• WHAT IS REQUIRED:
Where the records below show a line containing "camera: 10 degrees left, 10 degrees up", start copying; end with the line containing "none -> laptop [432,254,575,396]", and copy it too.

• GIVEN INFORMATION:
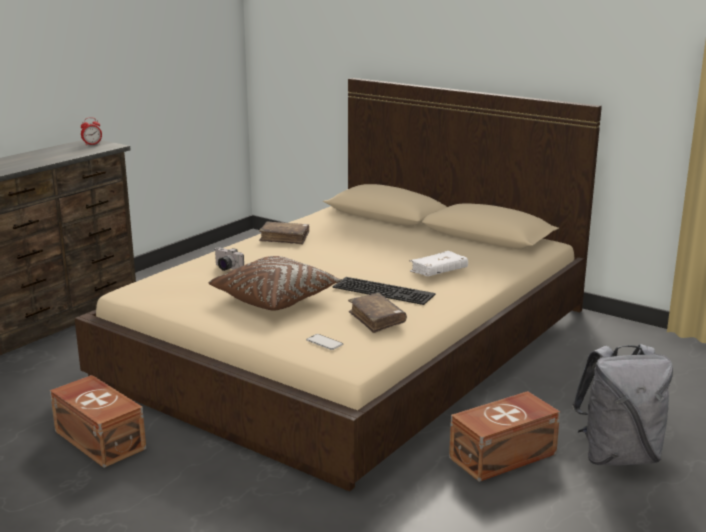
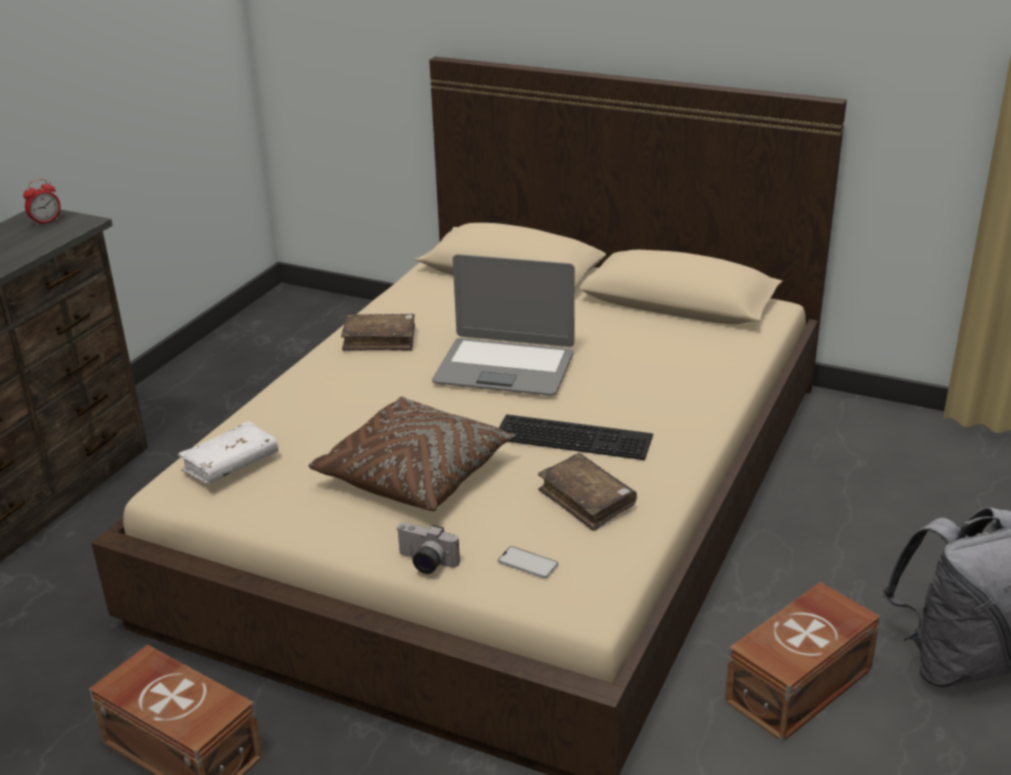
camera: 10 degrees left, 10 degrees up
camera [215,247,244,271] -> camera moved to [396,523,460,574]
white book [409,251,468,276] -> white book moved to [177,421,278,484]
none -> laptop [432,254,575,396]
==
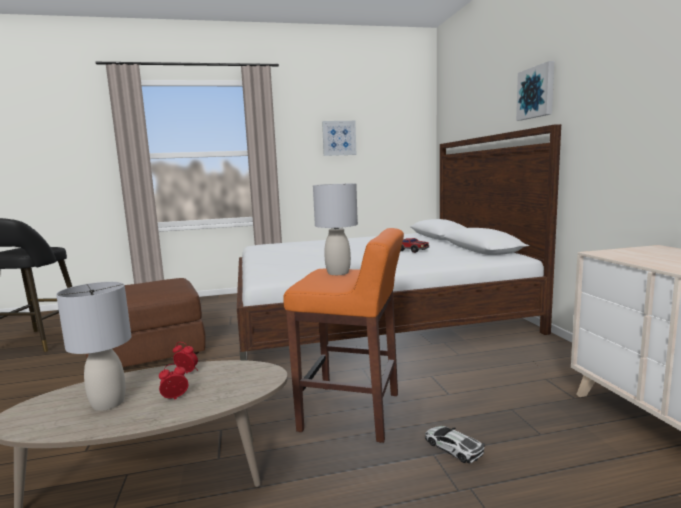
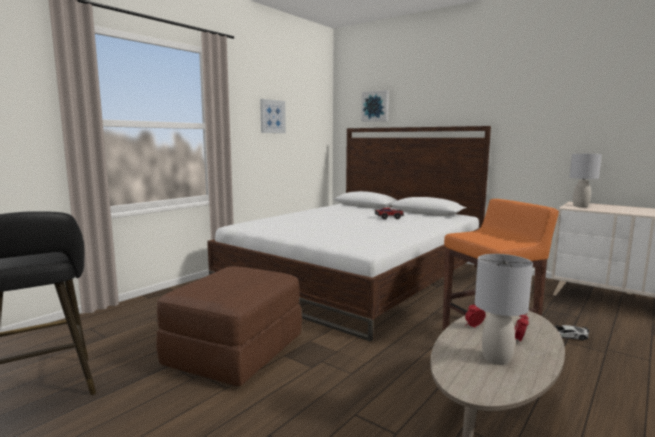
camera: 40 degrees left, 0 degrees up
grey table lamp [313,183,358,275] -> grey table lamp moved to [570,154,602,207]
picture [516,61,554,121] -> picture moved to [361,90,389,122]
* * *
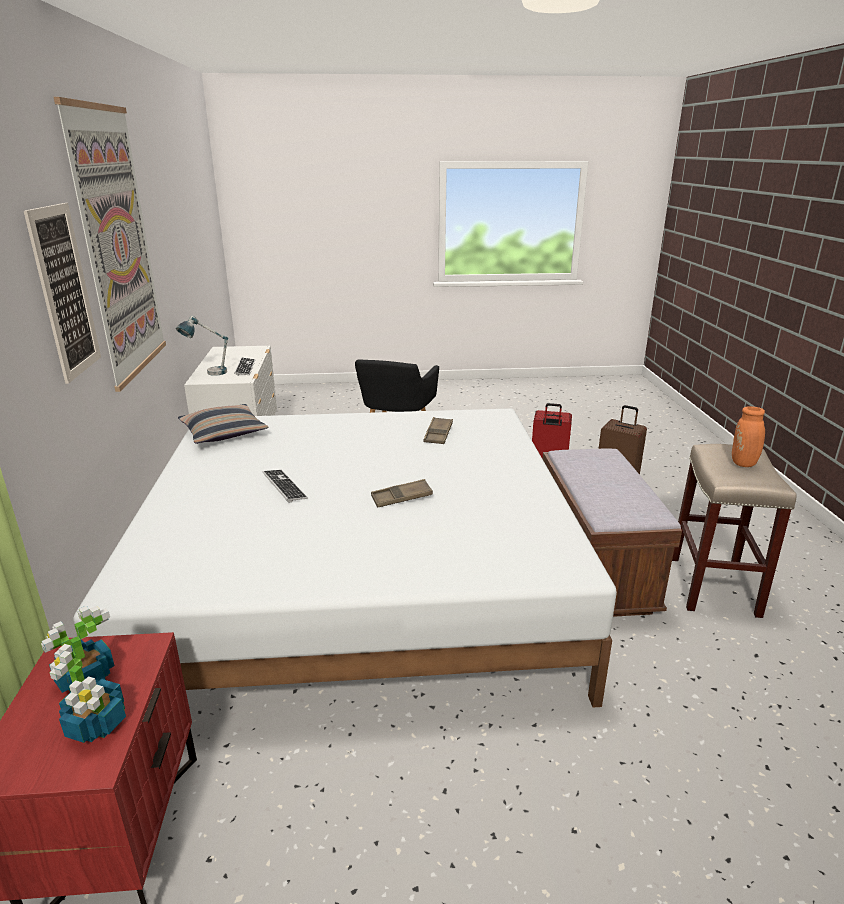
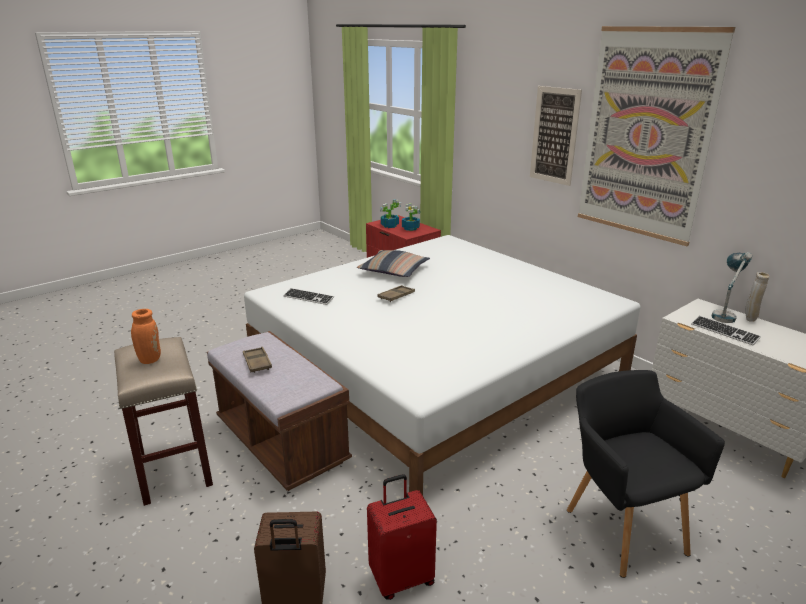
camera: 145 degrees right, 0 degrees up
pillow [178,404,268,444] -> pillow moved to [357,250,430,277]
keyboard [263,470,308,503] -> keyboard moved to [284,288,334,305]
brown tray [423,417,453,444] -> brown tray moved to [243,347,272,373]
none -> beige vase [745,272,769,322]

• WRITTEN ANSWER:
camera: 10 degrees left, 10 degrees up
camera [215,247,244,271] -> camera moved to [396,523,460,574]
white book [409,251,468,276] -> white book moved to [177,421,278,484]
none -> laptop [432,254,575,396]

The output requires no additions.